__TEXT__
============
Studio album by Waylon Jennings
- Released: November 1979
- Recorded: January 6, 1979–June 20, 1979
- Studio: American Studios, Nashville
- Genre: Country; outlaw country;
- Length: 32:46
- Label: RCA Victor
- Producer: Waylon Jennings; Richie Albright;

Waylon Jennings chronology
| Greatest Hits (1979) | What Goes Around Comes Around (1979) | Music Man (1980) |

Singles from What Goes Around Comes Around
- "Come with Me" Released: August 1979; "I Ain't Living Long Like This" Released: December 1979;

= What Goes Around Comes Around =

What Goes Around Comes Around is the twenty-sixth studio album by American country music artist Waylon Jennings, released on RCA Victor in 1979.

==Background==
By 1979, Jennings was on the tail end of a hot streak that had made him one of the biggest superstars in country music. He had scored twelve Top 10 country hits since 1973 (including six chart toppers) and had recorded 4 straight No. 1 country albums, with 1977's Ol' Waylon also hitting No. 15 on the pop music charts. Along with fellow outlaw Willie Nelson, he was at the forefront of what was being referred to as outlaw country, a musical movement rooted in a rock and roll attitude and musical freedom. Jennings had also become a big box office draw and in-demand recording artist; in 1979, he sang with Nelson and country legend Ernest Tubb on "You Nearly Lose Your Mind" for Tubb's The Legend and the Legacy album and also appeared on his friend George Jones' duet album My Very Special Guests. Unfortunately, Jennings enormous commercial success ran parallel with a crippling cocaine addiction that was draining his resources. In his autobiography, he admitted to spending as much as $20,000 each time he scored, or about $1,500 a day. A 1977 drug bust had rattled him but he continued using, and in 1980 he would discover that he was broke.

== Recording and composition ==
Released when the outlaw country movement was already visibly past its prime, What Goes Around Comes Around was Jennings' first album since 1975 not to reach No. 1 on the Billboard country albums chart, peaking at No. 2. It remained at No. 2 for 14 weeks and would have likely topped the charts had it not been for the crossover success of Kenny Rogers' Kenny. Production duties were largely left to longtime Waylors drummer Richie Albright, with Jennings later saying, "As the seventies closed, Richie moved formally into producing me. What Goes Around Comes Around and Music Man were bookends of my music in overdrive." "I Ain't Living Long Like This", a song written by Rodney Crowell, reached the top of the country charts and played off Jennings' 1977 drug bust for cocaine possession, with the singer recalling in the audio version of his autobiography Waylon:

I never tried to hide it. Maybe that's why the feds wanted to get me, I really don't know. They could've had me a lot of times before. They knew it and I knew it, too. We rode around with our high beams on, three buses and two trucks. We might as well have had flashing lights on top of the whole convoy lettin' the whole world know that we did drugs. "We take drugs. We buy drugs. We have drugs. We don't sell drugs but we sure eat 'em." It was obvious.
============
__Stored data entries__
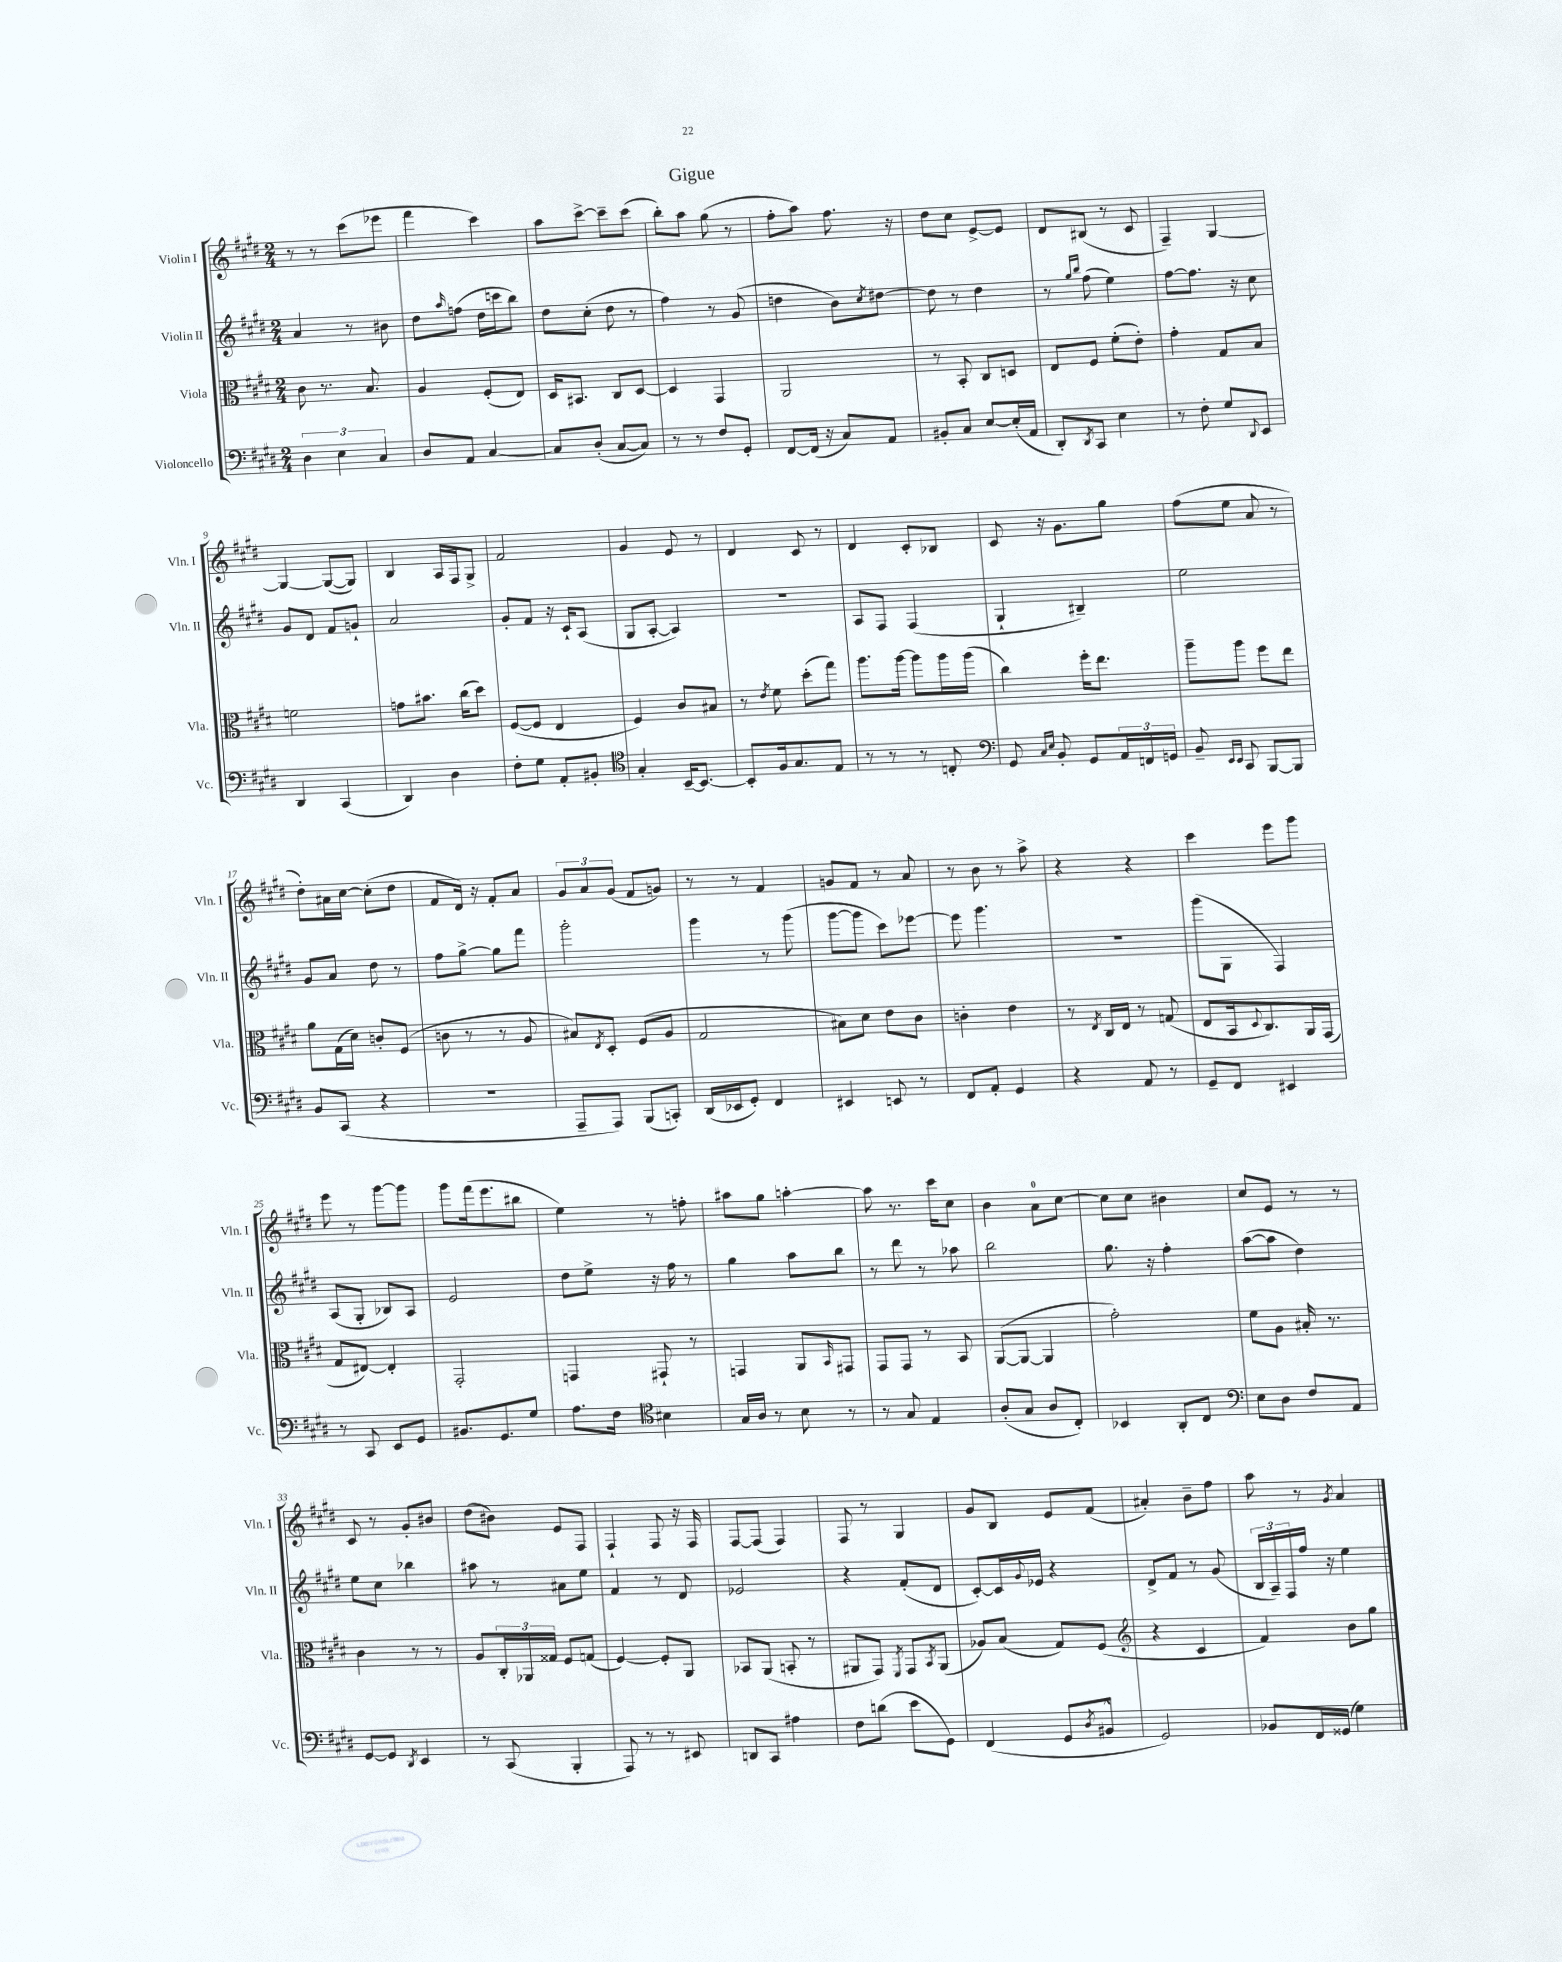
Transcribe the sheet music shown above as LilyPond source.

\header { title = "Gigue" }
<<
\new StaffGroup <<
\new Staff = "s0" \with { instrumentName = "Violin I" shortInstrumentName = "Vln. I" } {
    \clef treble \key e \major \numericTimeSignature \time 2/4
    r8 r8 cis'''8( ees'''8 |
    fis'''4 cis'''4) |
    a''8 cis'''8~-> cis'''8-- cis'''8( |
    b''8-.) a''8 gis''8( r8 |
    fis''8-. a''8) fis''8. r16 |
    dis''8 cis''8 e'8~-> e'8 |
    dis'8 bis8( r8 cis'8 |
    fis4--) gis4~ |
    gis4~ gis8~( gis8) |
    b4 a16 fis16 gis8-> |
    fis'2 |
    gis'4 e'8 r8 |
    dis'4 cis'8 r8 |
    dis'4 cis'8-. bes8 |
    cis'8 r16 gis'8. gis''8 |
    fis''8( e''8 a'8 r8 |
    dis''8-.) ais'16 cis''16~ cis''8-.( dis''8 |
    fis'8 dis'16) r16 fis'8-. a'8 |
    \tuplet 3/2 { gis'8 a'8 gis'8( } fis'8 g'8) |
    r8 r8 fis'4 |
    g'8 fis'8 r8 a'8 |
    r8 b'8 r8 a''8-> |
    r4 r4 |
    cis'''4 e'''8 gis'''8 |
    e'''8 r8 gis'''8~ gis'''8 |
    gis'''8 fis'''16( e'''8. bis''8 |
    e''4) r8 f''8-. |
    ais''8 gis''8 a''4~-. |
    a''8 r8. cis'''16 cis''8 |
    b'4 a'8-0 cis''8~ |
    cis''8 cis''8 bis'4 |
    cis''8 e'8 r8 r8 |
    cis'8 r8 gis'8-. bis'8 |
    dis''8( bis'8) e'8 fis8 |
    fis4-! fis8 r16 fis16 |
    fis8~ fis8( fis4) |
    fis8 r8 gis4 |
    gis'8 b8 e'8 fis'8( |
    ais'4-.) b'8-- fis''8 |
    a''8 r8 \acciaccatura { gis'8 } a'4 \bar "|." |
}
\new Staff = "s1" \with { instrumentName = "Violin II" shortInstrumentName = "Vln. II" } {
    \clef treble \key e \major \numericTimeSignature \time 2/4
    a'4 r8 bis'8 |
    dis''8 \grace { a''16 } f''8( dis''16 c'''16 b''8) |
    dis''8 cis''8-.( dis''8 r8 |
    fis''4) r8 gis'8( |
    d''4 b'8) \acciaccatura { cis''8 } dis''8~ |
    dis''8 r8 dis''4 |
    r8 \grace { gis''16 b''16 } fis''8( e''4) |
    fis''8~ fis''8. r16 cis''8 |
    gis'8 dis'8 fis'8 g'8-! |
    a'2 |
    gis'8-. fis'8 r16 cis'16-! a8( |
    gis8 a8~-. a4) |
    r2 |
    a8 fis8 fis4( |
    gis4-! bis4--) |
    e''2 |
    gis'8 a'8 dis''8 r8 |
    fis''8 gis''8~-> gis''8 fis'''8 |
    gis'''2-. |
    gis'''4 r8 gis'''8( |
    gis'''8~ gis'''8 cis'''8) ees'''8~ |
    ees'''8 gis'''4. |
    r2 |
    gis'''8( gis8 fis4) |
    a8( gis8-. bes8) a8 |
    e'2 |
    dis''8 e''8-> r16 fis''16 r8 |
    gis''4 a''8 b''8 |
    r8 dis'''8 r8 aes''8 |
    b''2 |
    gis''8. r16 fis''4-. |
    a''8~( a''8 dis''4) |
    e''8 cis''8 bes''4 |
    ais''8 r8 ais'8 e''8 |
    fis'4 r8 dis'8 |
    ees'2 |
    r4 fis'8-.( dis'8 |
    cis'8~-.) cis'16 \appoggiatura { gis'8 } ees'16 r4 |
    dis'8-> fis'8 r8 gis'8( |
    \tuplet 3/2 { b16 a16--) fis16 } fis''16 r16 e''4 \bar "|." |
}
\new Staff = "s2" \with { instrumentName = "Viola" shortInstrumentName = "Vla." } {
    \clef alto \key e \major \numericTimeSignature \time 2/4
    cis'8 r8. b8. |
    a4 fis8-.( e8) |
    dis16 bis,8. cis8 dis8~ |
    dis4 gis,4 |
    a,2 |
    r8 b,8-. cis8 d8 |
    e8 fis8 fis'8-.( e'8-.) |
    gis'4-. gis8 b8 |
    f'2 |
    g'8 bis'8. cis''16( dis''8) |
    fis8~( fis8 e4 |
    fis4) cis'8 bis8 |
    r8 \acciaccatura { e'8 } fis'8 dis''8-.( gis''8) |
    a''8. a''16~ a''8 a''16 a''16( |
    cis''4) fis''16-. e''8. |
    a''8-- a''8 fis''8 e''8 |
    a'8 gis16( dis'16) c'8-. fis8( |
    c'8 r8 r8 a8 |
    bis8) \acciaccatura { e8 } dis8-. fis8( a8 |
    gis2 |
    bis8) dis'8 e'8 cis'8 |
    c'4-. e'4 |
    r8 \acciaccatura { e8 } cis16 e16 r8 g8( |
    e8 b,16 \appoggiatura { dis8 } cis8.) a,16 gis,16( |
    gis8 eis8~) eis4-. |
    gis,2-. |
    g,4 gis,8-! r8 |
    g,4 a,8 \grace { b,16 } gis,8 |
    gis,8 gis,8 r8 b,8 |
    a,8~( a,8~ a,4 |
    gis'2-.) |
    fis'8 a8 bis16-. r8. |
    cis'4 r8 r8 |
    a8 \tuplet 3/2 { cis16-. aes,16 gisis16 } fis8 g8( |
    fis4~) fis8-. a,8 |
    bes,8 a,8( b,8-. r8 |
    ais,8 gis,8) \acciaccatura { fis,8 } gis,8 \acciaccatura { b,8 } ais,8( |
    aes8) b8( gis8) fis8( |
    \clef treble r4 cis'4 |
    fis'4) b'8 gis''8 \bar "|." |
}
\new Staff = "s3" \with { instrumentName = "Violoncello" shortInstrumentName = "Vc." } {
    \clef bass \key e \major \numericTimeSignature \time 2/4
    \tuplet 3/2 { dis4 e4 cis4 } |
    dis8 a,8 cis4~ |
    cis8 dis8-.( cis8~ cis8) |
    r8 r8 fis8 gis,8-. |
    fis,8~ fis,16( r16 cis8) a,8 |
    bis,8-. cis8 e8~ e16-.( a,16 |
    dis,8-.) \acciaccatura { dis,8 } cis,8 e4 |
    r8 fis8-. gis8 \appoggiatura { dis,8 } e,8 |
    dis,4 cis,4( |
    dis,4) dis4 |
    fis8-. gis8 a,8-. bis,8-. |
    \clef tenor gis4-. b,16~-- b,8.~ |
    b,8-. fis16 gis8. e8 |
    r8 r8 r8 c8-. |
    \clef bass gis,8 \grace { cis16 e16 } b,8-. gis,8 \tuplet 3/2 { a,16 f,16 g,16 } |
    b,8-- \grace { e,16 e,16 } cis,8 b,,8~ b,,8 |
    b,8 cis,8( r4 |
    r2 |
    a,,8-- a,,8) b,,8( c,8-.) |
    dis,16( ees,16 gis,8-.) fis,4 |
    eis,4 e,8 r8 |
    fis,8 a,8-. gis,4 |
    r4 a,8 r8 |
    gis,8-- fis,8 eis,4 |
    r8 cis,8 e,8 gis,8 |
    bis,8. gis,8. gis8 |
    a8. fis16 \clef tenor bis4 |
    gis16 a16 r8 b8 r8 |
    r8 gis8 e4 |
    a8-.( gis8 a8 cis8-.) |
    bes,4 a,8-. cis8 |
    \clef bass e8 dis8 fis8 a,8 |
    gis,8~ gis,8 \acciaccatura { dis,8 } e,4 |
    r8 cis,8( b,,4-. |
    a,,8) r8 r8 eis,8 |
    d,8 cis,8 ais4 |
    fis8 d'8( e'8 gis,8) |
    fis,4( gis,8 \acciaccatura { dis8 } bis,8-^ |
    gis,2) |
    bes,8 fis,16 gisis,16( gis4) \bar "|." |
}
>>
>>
============
__THE TASKS__
1 - Answer these from the article on What Goes Around Comes Around:
(a) At which studio was the album recorded?
(b) What was the album's peak position on the Billboard country albums chart?
(c) Who wrote "I Ain't Living Long Like This"?
2 - Reproduce the part of the What Goes Around Comes Around article between "Waylon Jennings chronology" and "Victor in 1979.", inclusive.
3 - Resume the article on the album What Goes Around Comes Around from where it stops.

__ANSWERS TO EACH TASK__
1 -
(a) American Studios, Nashville
(b) No. 2
(c) Rodney Crowell

2 -
Waylon Jennings chronology
| Greatest Hits (1979) | What Goes Around Comes Around (1979) | Music Man (1980) |

Singles from What Goes Around Comes Around
- "Come with Me" Released: August 1979; "I Ain't Living Long Like This" Released: December 1979;

= What Goes Around Comes Around =

What Goes Around Comes Around is the twenty-sixth studio album by American country music artist Waylon Jennings, released on RCA Victor in 1979.

3 -
The album contains several cuts written by songwriters who helped shape the outlaw movement in the 1970s, including Shel Silverstein, who collaborated with Jennings on the waltz "It's the World's Gone Crazy" ("The villains have turned into heroes, the heroes have turned into heels..."), and Mickey Newbury, who composed the beautifully sad "If You See Her." In fact, despite his hellraising persona and reckless drug use at the time, the second half of What Goes Around Comes Around is composed of mostly ballads, and although the LP is often viewed as the beginning of the end as far as Jennings' commercial run goes, AllMusic's Stephen Thomas Erlewine cautions:

The generally accepted conventional wisdom about Jennings' late-'70s/early-'80s records is that they pale in comparison to his early-'70s records, which is true on the surface but does albums like What Goes Around a disservice...the music isn't splashy and the album, as a whole, is more cohesive than I've Always Been Crazy, even if it isn't as weighty as Ol' Waylon. Reading between the lines, it's easy to hear Jennings getting a little weary under the hot spotlight of stardom - there's the storming opener of Rodney Crowell's "I Ain't Living Long Like This," which easily became an anthem for the waning days of outlaw, but there's an underlying sense of sadness that runs through the record, particularly the ballad-heavy second half.

One of these ballads, Chuck Howard's "Come With Me," was released in August 1979 and stayed at No. 1 for two weeks, spending a total of thirteen weeks on the country chart.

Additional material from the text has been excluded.